GIVEN RECORDS:
⟨
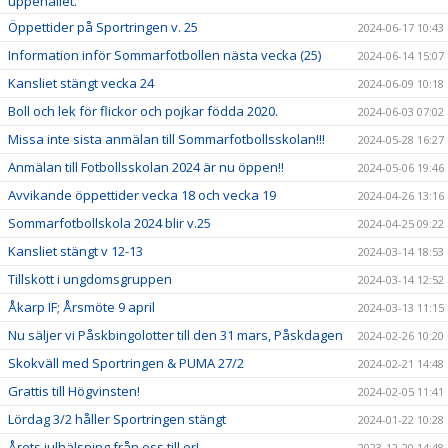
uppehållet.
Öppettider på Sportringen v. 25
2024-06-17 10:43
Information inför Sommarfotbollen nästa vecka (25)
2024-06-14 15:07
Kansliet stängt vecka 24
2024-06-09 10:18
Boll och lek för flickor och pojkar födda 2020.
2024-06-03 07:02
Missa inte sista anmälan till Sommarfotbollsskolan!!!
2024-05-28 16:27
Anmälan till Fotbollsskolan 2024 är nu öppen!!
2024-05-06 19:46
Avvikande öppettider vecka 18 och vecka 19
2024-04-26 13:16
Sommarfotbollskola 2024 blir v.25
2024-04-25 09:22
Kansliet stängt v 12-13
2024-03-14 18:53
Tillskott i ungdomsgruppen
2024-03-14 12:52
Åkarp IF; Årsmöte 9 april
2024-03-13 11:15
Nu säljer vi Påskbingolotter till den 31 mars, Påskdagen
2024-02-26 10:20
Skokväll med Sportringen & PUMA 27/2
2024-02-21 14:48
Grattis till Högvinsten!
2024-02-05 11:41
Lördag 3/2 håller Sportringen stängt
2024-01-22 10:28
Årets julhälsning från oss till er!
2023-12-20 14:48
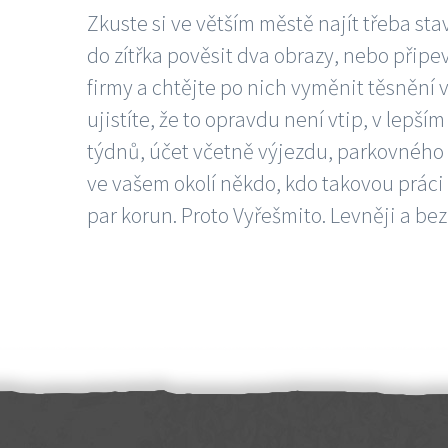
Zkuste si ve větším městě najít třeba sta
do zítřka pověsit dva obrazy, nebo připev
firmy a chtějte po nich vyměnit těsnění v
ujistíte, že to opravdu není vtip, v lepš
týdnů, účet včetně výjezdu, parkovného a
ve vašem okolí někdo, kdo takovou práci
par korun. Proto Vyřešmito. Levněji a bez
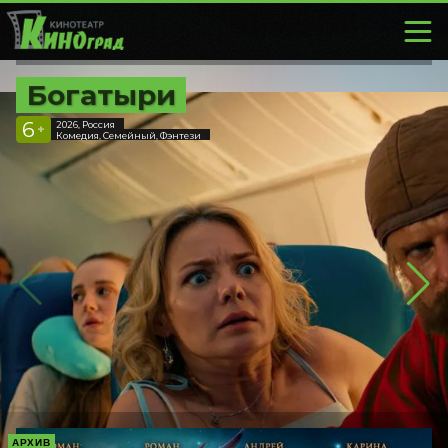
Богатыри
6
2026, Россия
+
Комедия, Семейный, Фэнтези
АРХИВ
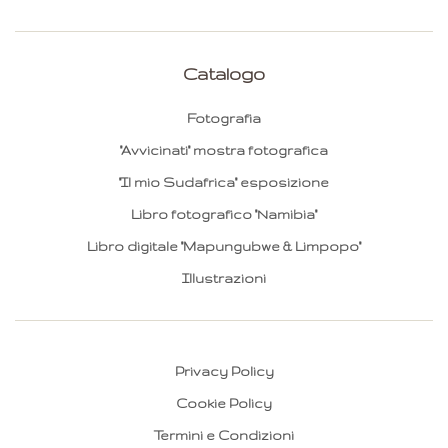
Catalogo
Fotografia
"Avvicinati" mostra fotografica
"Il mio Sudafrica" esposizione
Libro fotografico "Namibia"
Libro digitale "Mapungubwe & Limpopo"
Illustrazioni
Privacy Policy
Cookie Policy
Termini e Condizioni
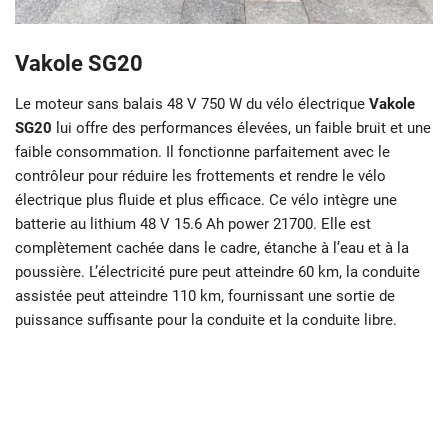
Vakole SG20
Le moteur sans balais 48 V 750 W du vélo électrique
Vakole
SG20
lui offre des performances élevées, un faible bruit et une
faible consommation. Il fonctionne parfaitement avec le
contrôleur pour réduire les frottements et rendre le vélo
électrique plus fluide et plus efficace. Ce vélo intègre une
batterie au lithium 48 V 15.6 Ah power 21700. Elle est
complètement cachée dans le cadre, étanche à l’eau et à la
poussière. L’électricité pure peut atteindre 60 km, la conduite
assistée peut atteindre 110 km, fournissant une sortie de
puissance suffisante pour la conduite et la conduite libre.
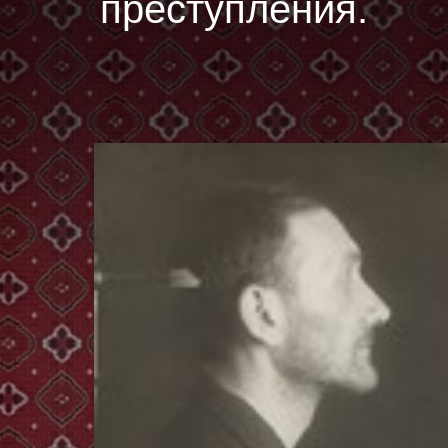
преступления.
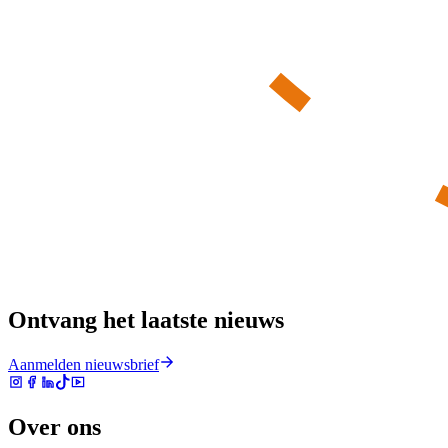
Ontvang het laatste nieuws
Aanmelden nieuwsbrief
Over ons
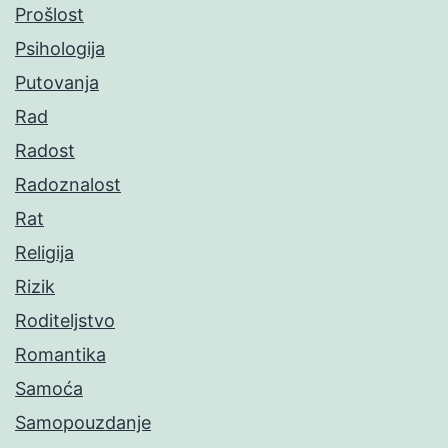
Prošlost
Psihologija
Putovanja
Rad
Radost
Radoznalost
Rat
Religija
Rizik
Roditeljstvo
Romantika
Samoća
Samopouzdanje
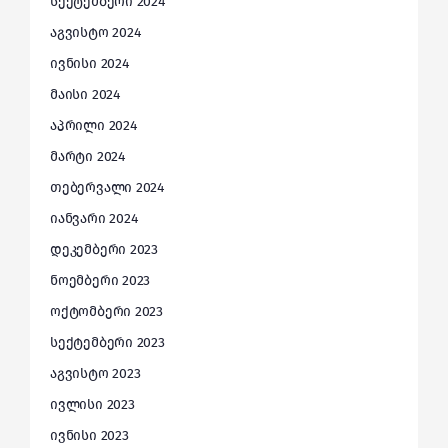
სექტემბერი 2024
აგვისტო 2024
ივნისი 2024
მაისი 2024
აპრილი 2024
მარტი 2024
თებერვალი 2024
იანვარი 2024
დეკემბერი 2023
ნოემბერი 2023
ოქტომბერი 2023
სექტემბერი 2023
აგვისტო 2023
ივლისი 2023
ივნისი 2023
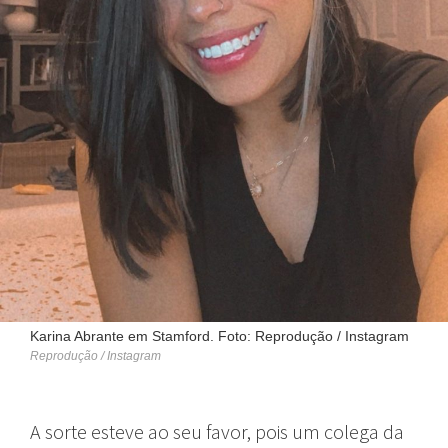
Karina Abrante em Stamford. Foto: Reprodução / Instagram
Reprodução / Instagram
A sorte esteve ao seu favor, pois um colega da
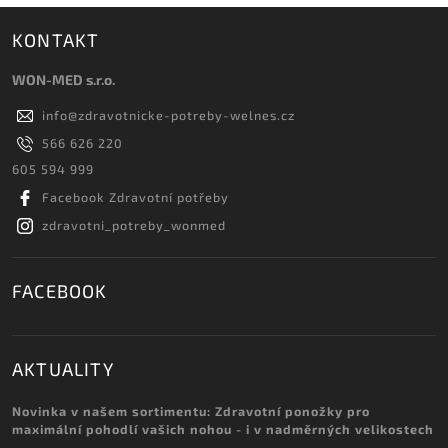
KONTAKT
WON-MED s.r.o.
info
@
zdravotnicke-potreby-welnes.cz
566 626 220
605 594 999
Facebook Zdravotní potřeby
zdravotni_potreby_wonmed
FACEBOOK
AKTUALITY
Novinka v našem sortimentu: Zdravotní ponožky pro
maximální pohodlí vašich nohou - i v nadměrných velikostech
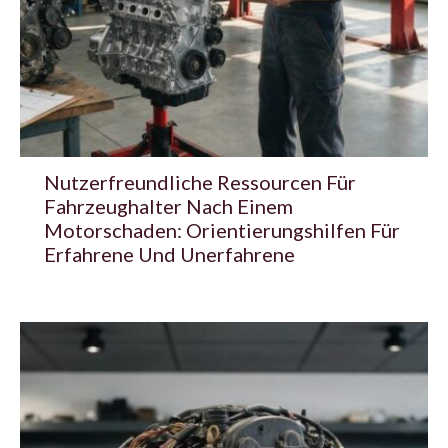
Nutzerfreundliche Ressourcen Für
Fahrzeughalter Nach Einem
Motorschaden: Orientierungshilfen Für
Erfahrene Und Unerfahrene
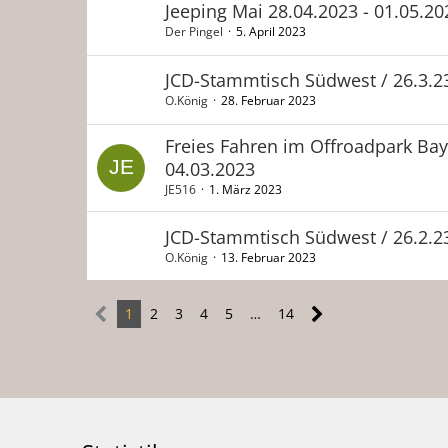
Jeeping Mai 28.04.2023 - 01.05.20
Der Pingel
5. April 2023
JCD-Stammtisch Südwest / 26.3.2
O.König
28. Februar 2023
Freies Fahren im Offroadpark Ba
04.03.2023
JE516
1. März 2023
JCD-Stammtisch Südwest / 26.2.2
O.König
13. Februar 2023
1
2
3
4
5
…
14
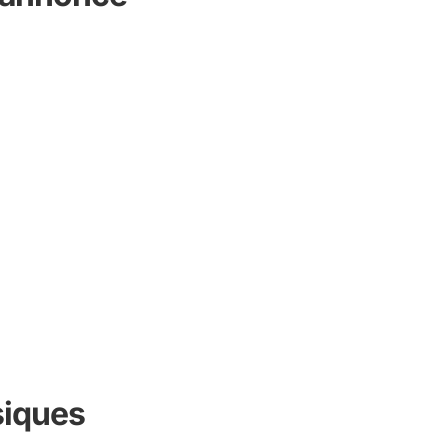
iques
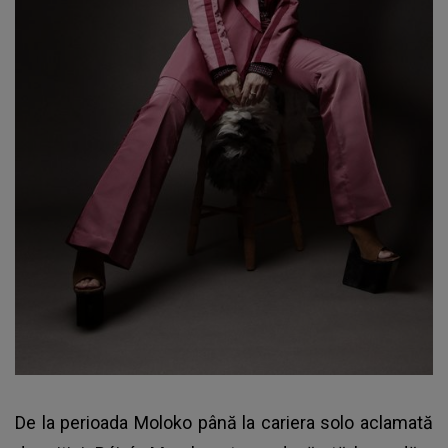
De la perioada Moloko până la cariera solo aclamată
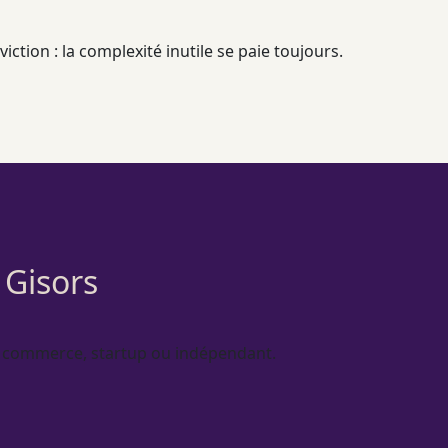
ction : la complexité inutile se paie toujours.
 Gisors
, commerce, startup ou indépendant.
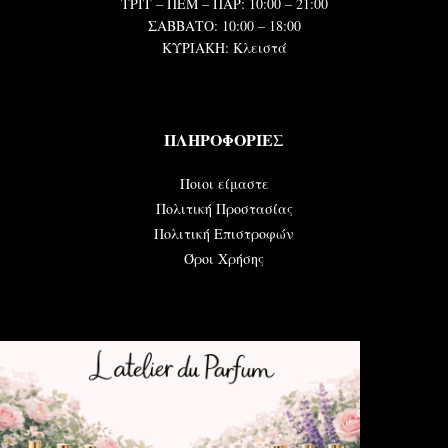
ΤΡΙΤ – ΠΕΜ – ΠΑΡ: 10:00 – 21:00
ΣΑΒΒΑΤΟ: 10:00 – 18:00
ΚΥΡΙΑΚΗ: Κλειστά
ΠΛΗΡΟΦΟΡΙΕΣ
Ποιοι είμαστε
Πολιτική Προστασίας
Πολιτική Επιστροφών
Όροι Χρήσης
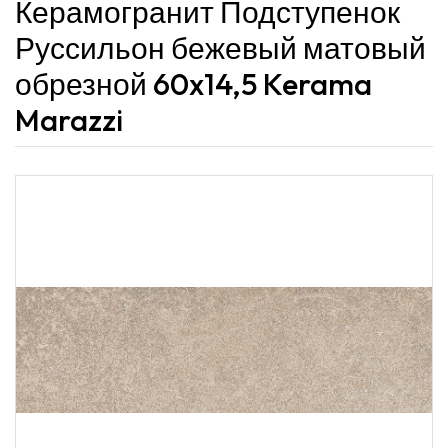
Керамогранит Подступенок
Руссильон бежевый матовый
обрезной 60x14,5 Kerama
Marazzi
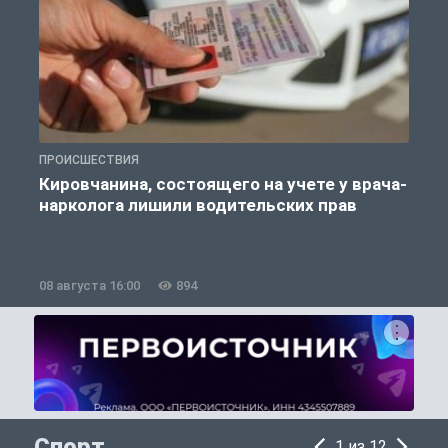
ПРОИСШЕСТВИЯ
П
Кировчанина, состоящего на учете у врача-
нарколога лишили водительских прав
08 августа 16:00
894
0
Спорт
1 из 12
⟩
WRITTEN TASK: Repeat the entries word for word and skip the pictures.

TASK RESULT:
uppehållet.
Öppettider på Sportringen v. 25
2024-06-17 10:43
Information inför Sommarfotbollen nästa vecka (25)
2024-06-14 15:07
Kansliet stängt vecka 24
2024-06-09 10:18
Boll och lek för flickor och pojkar födda 2020.
2024-06-03 07:02
Missa inte sista anmälan till Sommarfotbollsskolan!!!
2024-05-28 16:27
Anmälan till Fotbollsskolan 2024 är nu öppen!!
2024-05-06 19:46
Avvikande öppettider vecka 18 och vecka 19
2024-04-26 13:16
Sommarfotbollskola 2024 blir v.25
2024-04-25 09:22
Kansliet stängt v 12-13
2024-03-14 18:53
Tillskott i ungdomsgruppen
2024-03-14 12:52
Åkarp IF; Årsmöte 9 april
2024-03-13 11:15
Nu säljer vi Påskbingolotter till den 31 mars, Påskdagen
2024-02-26 10:20
Skokväll med Sportringen & PUMA 27/2
2024-02-21 14:48
Grattis till Högvinsten!
2024-02-05 11:41
Lördag 3/2 håller Sportringen stängt
2024-01-22 10:28
Årets julhälsning från oss till er!
2023-12-20 14:48
Zkuste si ve větším městě najít třeba sta
do zítřka pověsit dva obrazy, nebo připev
firmy a chtějte po nich vyměnit těsnění v
ujistíte, že to opravdu není vtip, v lepš
týdnů, účet včetně výjezdu, parkovného a
ve vašem okolí někdo, kdo takovou práci
par korun. Proto Vyřešmito. Levněji a bez
Богатыри
6
2026, Россия
+
Комедия, Семейный, Фэнтези
АРХИВ
Catalogo
Fotografia
"Avvicinati" mostra fotografica
"Il mio Sudafrica" esposizione
Libro fotografico "Namibia"
Libro digitale "Mapungubwe & Limpopo"
Illustrazioni
Privacy Policy
Cookie Policy
Termini e Condizioni
Vakole SG20
Le moteur sans balais 48 V 750 W du vélo électrique
Vakole
SG20
lui offre des performances élevées, un faible bruit et une
faible consommation. Il fonctionne parfaitement avec le
contrôleur pour réduire les frottements et rendre le vélo
électrique plus fluide et plus efficace. Ce vélo intègre une
batterie au lithium 48 V 15.6 Ah power 21700. Elle est
complètement cachée dans le cadre, étanche à l’eau et à la
poussière. L’électricité pure peut atteindre 60 km, la conduite
assistée peut atteindre 110 km, fournissant une sortie de
puissance suffisante pour la conduite et la conduite libre.
преступления.
Ontvang het laatste nieuws
Aanmelden nieuwsbrief
Over ons
Prošlost
Psihologija
Putovanja
Rad
Radost
Radoznalost
Rat
Religija
Rizik
Roditeljstvo
Romantika
Samoća
Samopouzdanje
სექტემბერი 2024
აგვისტო 2024
ივნისი 2024
მაისი 2024
აპრილი 2024
მარტი 2024
თებერვალი 2024
იანვარი 2024
დეკემბერი 2023
ნოემბერი 2023
ოქტომბერი 2023
სექტემბერი 2023
აგვისტო 2023
ივლისი 2023
ივნისი 2023
Karina Abrante em Stamford. Foto: Reprodução / Instagram
Reprodução / Instagram
A sorte esteve ao seu favor, pois um colega da
KONTAKT
WON-MED s.r.o.
info
@
zdravotnicke-potreby-welnes.cz
566 626 220
605 594 999
Facebook Zdravotní potřeby
zdravotni_potreby_wonmed
FACEBOOK
AKTUALITY
Novinka v našem sortimentu: Zdravotní ponožky pro
maximální pohodlí vašich nohou - i v nadměrných velikostech
Nutzerfreundliche Ressourcen Für
Fahrzeughalter Nach Einem
Motorschaden: Orientierungshilfen Für
Erfahrene Und Unerfahrene
Jeeping Mai 28.04.2023 - 01.05.20
Der Pingel
5. April 2023
JCD-Stammtisch Südwest / 26.3.2
O.König
28. Februar 2023
Freies Fahren im Offroadpark Ba
04.03.2023
JE516
1. März 2023
JCD-Stammtisch Südwest / 26.2.2
O.König
13. Februar 2023
1
2
3
4
5
…
14
iques
De la perioada Moloko până la cariera solo aclamată
ction : la complexité inutile se paie toujours.
 Gisors
, commerce, startup ou indépendant.
ΤΡΙΤ – ΠΕΜ – ΠΑΡ: 10:00 – 21:00
ΣΑΒΒΑΤΟ: 10:00 – 18:00
ΚΥΡΙΑΚΗ: Κλειστά
ΠΛΗΡΟΦΟΡΙΕΣ
Ποιοι είμαστε
Πολιτική Προστασίας
Πολιτική Επιστροφών
Όροι Χρήσης
Керамогранит Подступенок
Руссильон бежевый матовый
обрезной 60x14,5 Kerama
Marazzi
ПРОИСШЕСТВИЯ
П
Кировчанина, состоящего на учете у врача-
нарколога лишили водительских прав
08 августа 16:00
894
0
Спорт
1 из 12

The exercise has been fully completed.